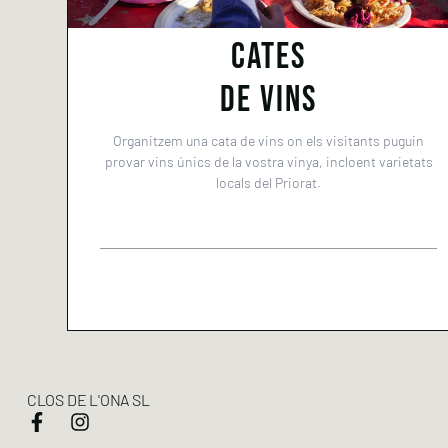
CATES
DE VINS
Organitzem una cata de vins on els visitants puguin
provar vins únics de la vostra vinya, incloent varietats
locals del Priorat.
CLOS DE L'ONA SL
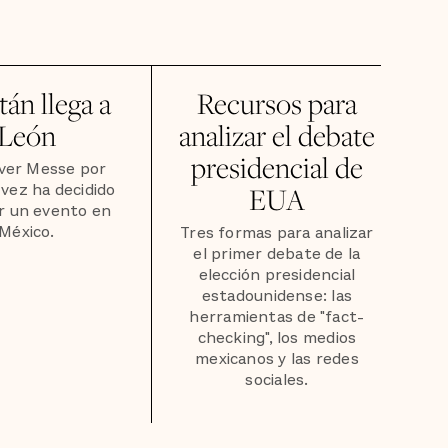
tán llega a
Recursos para
León
analizar el debate
presidencial de
er Messe por
vez ha decidido
EUA
r un evento en
México.
Tres formas para analizar
el primer debate de la
elección presidencial
estadounidense: las
herramientas de "fact-
checking", los medios
mexicanos y las redes
sociales.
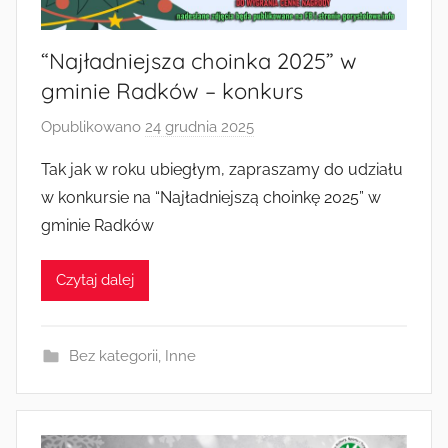
“Najładniejsza choinka 2025” w
gminie Radków – konkurs
Opublikowano
24 grudnia 2025
p
r
Tak jak w roku ubiegłym, zapraszamy do udziału
z
w konkursie na “Najładniejszą choinkę 2025” w
e
gminie Radków
z
a
Czytaj dalej
d
m
i
Bez kategorii
,
Inne
n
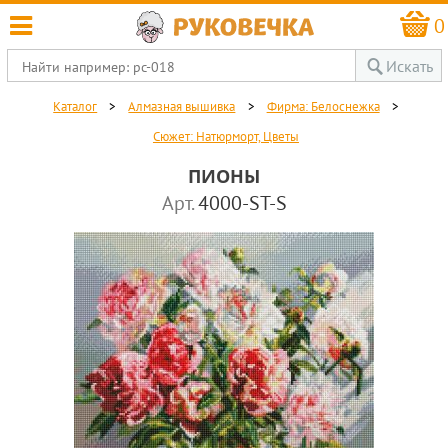
0
Искать
Каталог
>
Алмазная вышивка
>
Фирма: Белоснежка
>
Сюжет: Натюрморт, Цветы
ПИОНЫ
Арт.
4000-ST-S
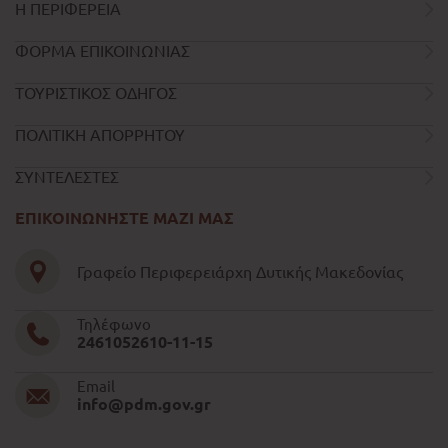
Η ΠΕΡΙΦΕΡΕΙΑ
ΦΟΡΜΑ ΕΠΙΚΟΙΝΩΝΙΑΣ
ΤΟΥΡΙΣΤΙΚΟΣ ΟΔΗΓΟΣ
ΠΟΛΙΤΙΚΗ ΑΠΟΡΡΗΤΟΥ
ΣΥΝΤΕΛΕΣΤΕΣ
ΕΠΙΚΟΙΝΩΝΗΣΤΕ ΜΑΖΙ ΜΑΣ
Γραφείο Περιφερειάρχη Δυτικής Μακεδονίας
Τηλέφωνο
2461052610-11-15
Email
info@pdm.gov.gr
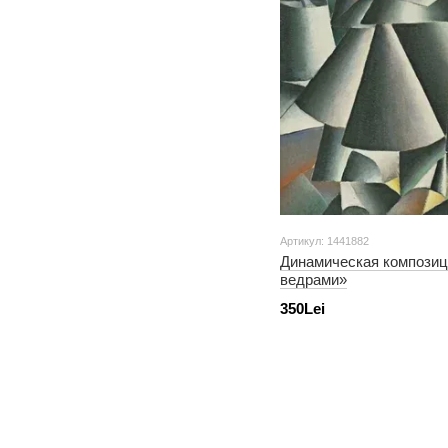
Артикул: 1441882
Динамическая компози
ведрами»
350Lei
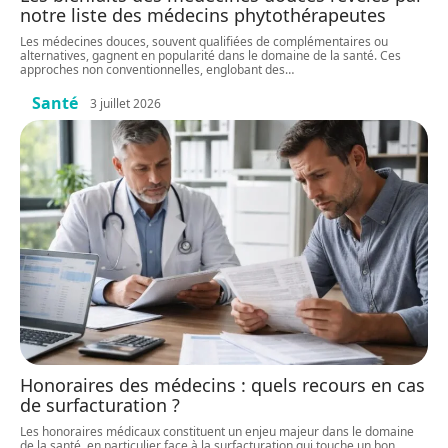
notre liste des médecins phytothérapeutes
Les médecines douces, souvent qualifiées de complémentaires ou
alternatives, gagnent en popularité dans le domaine de la santé. Ces
approches non conventionnelles, englobant des
…
Santé
3 juillet 2026
Honoraires des médecins : quels recours en cas
de surfacturation ?
Les honoraires médicaux constituent un enjeu majeur dans le domaine
de la santé, en particulier face à la surfacturation qui touche un bon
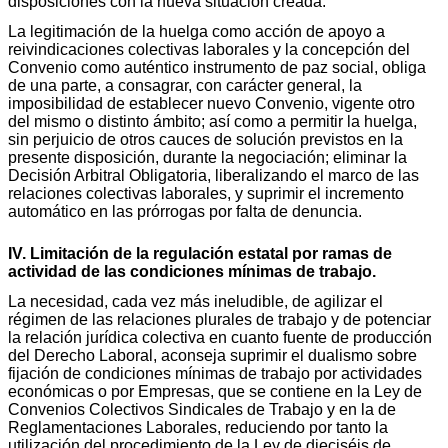
disposiciones con la nueva situación creada.
La legitimación de la huelga como acción de apoyo a
reivindicaciones colectivas laborales y la concepción del
Convenio como auténtico instrumento de paz social, obliga
de una parte, a consagrar, con carácter general, la
imposibilidad de establecer nuevo Convenio, vigente otro
del mismo o distinto ámbito; así como a permitir la huelga,
sin perjuicio de otros cauces de solución previstos en la
presente disposición, durante la negociación; eliminar la
Decisión Arbitral Obligatoria, liberalizando el marco de las
relaciones colectivas laborales, y suprimir el incremento
automático en las prórrogas por falta de denuncia.
IV. Limitación de la regulación estatal por ramas de
actividad de las condiciones mínimas de trabajo.
La necesidad, cada vez más ineludible, de agilizar el
régimen de las relaciones plurales de trabajo y de potenciar
la relación jurídica colectiva en cuanto fuente de producción
del Derecho Laboral, aconseja suprimir el dualismo sobre
fijación de condiciones mínimas de trabajo por actividades
económicas o por Empresas, que se contiene en la Ley de
Convenios Colectivos Sindicales de Trabajo y en la de
Reglamentaciones Laborales, reduciendo por tanto la
utilización del procedimiento de la Ley de dieciséis de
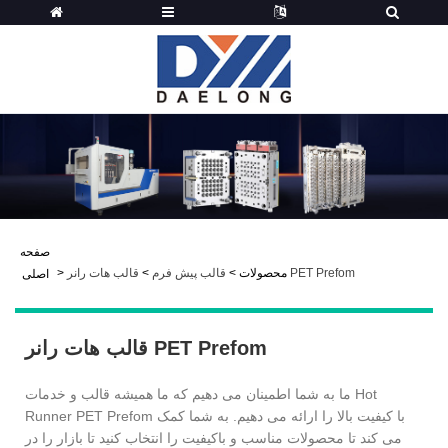
صفحه
قالب هات رانر PET Prefom
محصولات
>
قالب پیش فرم
>
>
اصلی
قالب هات رانر PET Prefom
ما به شما اطمینان می دهیم که ما همیشه قالب و خدمات Hot
Runner PET Prefom با کیفیت بالا را ارائه می دهیم. به شما کمک
می کند تا محصولات مناسب و باکیفیت را انتخاب کنید تا بازار را در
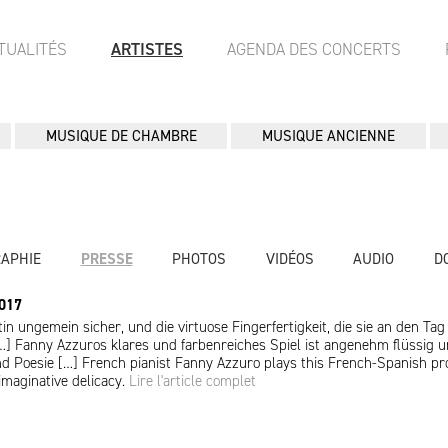
TUALITÉS
ARTISTES
AGENDA DES CONCERTS
MUSIQUE DE CHAMBRE
MUSIQUE ANCIENNE
RAPHIE
PRESSE
PHOTOS
VIDÉOS
AUDIO
D
2017
tin ungemein sicher, und die virtuose Fingerfertigkeit, die sie an den Tag l
] Fanny Azzuros klares und farbenreiches Spiel ist angenehm flüssig 
und Poesie […] French pianist Fanny Azzuro plays this French-Spanish p
imaginative delicacy.
Lire l'article complet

--

Update the items above by changing "Inne" to "Pozostałe" and keeping every other line the same. Leave the pictures out.

CATES
DE VINS
Organitzem una cata de vins on els visitants puguin
provar vins únics de la vostra vinya, incloent varietats
locals del Priorat.
CLOS DE L'ONA SL
tán llega a
Recursos para
León
analizar el debate
presidencial de
er Messe por
vez ha decidido
EUA
r un evento en
México.
Tres formas para analizar
el primer debate de la
elección presidencial
estadounidense: las
herramientas de "fact-
checking", los medios
mexicanos y las redes
sociales.
“Najładniejsza choinka 2025” w
gminie Radków – konkurs
Opublikowano
24 grudnia 2025
p
r
Tak jak w roku ubiegłym, zapraszamy do udziału
z
w konkursie na “Najładniejszą choinkę 2025” w
e
gminie Radków
z
a
Czytaj dalej
d
m
i
Bez kategorii
,
Pozostałe
n
0
Искать
Каталог
>
Алмазная вышивка
>
Фирма: Белоснежка
>
Сюжет: Натюрморт, Цветы
ПИОНЫ
Арт.
4000-ST-S
Η ΠΕΡΙΦΕΡΕΙΑ
ΦΟΡΜΑ ΕΠΙΚΟΙΝΩΝΙΑΣ
ΤΟΥΡΙΣΤΙΚΟΣ ΟΔΗΓΟΣ
ΠΟΛΙΤΙΚΗ ΑΠΟΡΡΗΤΟΥ
ΣΥΝΤΕΛΕΣΤΕΣ
ΕΠΙΚΟΙΝΩΝΗΣΤΕ ΜΑΖΙ ΜΑΣ
Γραφείο Περιφερειάρχη Δυτικής Μακεδονίας
Τηλέφωνο
2461052610-11-15
Email
info@pdm.gov.gr
Артикул: 1441882
Динамическая компози
ведрами»
350Lei
notre liste des médecins phytothérapeutes
Les médecines douces, souvent qualifiées de complémentaires ou
alternatives, gagnent en popularité dans le domaine de la santé. Ces
approches non conventionnelles, englobant des
…
Santé
3 juillet 2026
Honoraires des médecins : quels recours en cas
de surfacturation ?
Les honoraires médicaux constituent un enjeu majeur dans le domaine
de la santé, en particulier face à la surfacturation qui touche un bon
disposiciones con la nueva situación creada.
La legitimación de la huelga como acción de apoyo a
reivindicaciones colectivas laborales y la concepción del
Convenio como auténtico instrumento de paz social, obliga
de una parte, a consagrar, con carácter general, la
imposibilidad de establecer nuevo Convenio, vigente otro
del mismo o distinto ámbito; así como a permitir la huelga,
sin perjuicio de otros cauces de solución previstos en la
presente disposición, durante la negociación; eliminar la
Decisión Arbitral Obligatoria, liberalizando el marco de las
relaciones colectivas laborales, y suprimir el incremento
automático en las prórrogas por falta de denuncia.
IV. Limitación de la regulación estatal por ramas de
actividad de las condiciones mínimas de trabajo.
La necesidad, cada vez más ineludible, de agilizar el
régimen de las relaciones plurales de trabajo y de potenciar
la relación jurídica colectiva en cuanto fuente de producción
del Derecho Laboral, aconseja suprimir el dualismo sobre
fijación de condiciones mínimas de trabajo por actividades
económicas o por Empresas, que se contiene en la Ley de
Convenios Colectivos Sindicales de Trabajo y en la de
Reglamentaciones Laborales, reduciendo por tanto la
utilización del procedimiento de la Ley de dieciséis de
صفحه
قالب هات رانر PET Prefom
محصولات
>
قالب پیش فرم
>
>
اصلی
قالب هات رانر PET Prefom
ما به شما اطمینان می دهیم که ما همیشه قالب و خدمات Hot
Runner PET Prefom با کیفیت بالا را ارائه می دهیم. به شما کمک
می کند تا محصولات مناسب و باکیفیت را انتخاب کنید تا بازار را در
TUALITÉS
ARTISTES
AGENDA DES CONCERTS
MUSIQUE DE CHAMBRE
MUSIQUE ANCIENNE
RAPHIE
PRESSE
PHOTOS
VIDÉOS
AUDIO
D
2017
tin ungemein sicher, und die virtuose Fingerfertigkeit, die sie an den Tag l
] Fanny Azzuros klares und farbenreiches Spiel ist angenehm flüssig 
und Poesie […] French pianist Fanny Azzuro plays this French-Spanish p
imaginative delicacy.
Lire l'article complet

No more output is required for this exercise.